Doors Open Toronto is one of our favourite events of the year, and it’s back for its 20th edition this weekend.
This year’s theme will be “20 Something,” and will celebrate the first 20 years of Doors Open, while simultaneously looking ahead to the next two decades.
While every building among this year’s participants is worth a tour, realistically, ain’t nobody got time for that (more than 150 of Toronto’s most interesting institutions will open their doors this year).
That’s why we’ve narrowed down the list to a few favourites – here are seven worth checking out this weekend.
A marvel of modern Japanese architecture, the Aga Khan Museum will showcase the play of light in the open-roofed courtyard, the graceful dome of the Auditorium, and the beautiful Bellerive Room, plus plenty of special activations, all weekend.
Address: 77 Wynford Drive, Toronto
The abandoned Bay Lower Station hasn’t been in use since 1966. While the station hasn’t been open to the public in 52 years, it’s often disguised as an American subway station in numerous movies and TV shows filmed on site. In addition to film and TV production, Bay Lower is often used for training, as well as for moving trains and workcars between Lines 1 and 2.
Address: 1240 Bay Street
Built in 1931, this heritage building takes you back to another era of Toronto’s financial district. You’ll get a chance to explore some of the usually restricted areas of the tower, and a glimpse of its masterpiece ceiling is always worth it.

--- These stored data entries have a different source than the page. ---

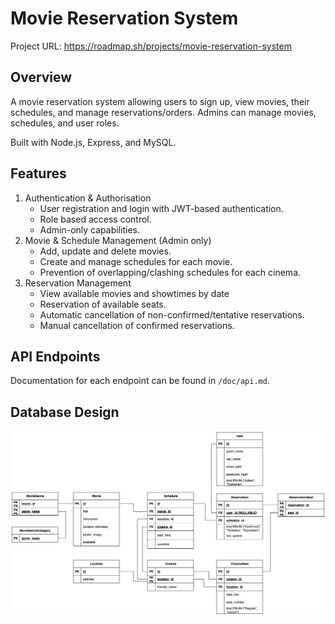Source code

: # Movie Reservation System

Project URL: https://roadmap.sh/projects/movie-reservation-system

## Overview

A movie reservation system allowing users to sign up, view movies, their schedules, and manage reservations/orders. Admins can manage movies, schedules, and user roles.

Built with Node.js, Express, and MySQL.

## Features

1. Authentication & Authorisation
    * User registration and login with JWT-based authentication.
    * Role based access control.
    * Admin-only capabilities.
2. Movie & Schedule Management (Admin only)
    * Add, update and delete movies.
    * Create and manage schedules for each movie.
    * Prevention of overlapping/clashing schedules for each cinema.
3. Reservation Management
    * View available movies and showtimes by date
    * Reservation of available seats.
    * Automatic cancellation of non-confirmed/tentative reservations.
    * Manual cancellation of confirmed reservations.

## API Endpoints

Documentation for each endpoint can be found in `/doc/api.md`.

## Database Design

<img src="./doc/movie-reservation-schema.png" alt="schema" width=900/>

Address: 25 King Street West
Built in the 1930s, this municipal building is the largest of the city’s four water treatment plants. Dubbed ‘The Palace of Purification,’ R.C. Harris is the largest ensemble of Art Deco buildings in Toronto. During Doors Open, visitors can enjoy a self-guided tour as they explore the architectural features of the two largest buildings at the R.C. Harris Water Treatment Plant the Pump House and the Filter Building.
Address: 2701 Queen Street East
A building almost as old the country, Toronto’s Old City Hall invites you to explore all its grandeur and history this weekend.
Address: 60 Queen Street West, Toronto
Osgoode Hall, home of the Law Society of Ontario and the highest courts of the province, opened in 1832 and remains a Toronto landmark and a symbol of the law in Ontario.
Address: 130 Queen Street West
This beautiful home was built by Toronto financier James Austin and his wife, Susan, in 1866. Over time the home was remodelled and then fully restored in the 1920s. During Doors Open, visitors can take in the remarkable restoration and check out the pop-up archaeology exhibit displaying artifacts excavated from the property since 2002.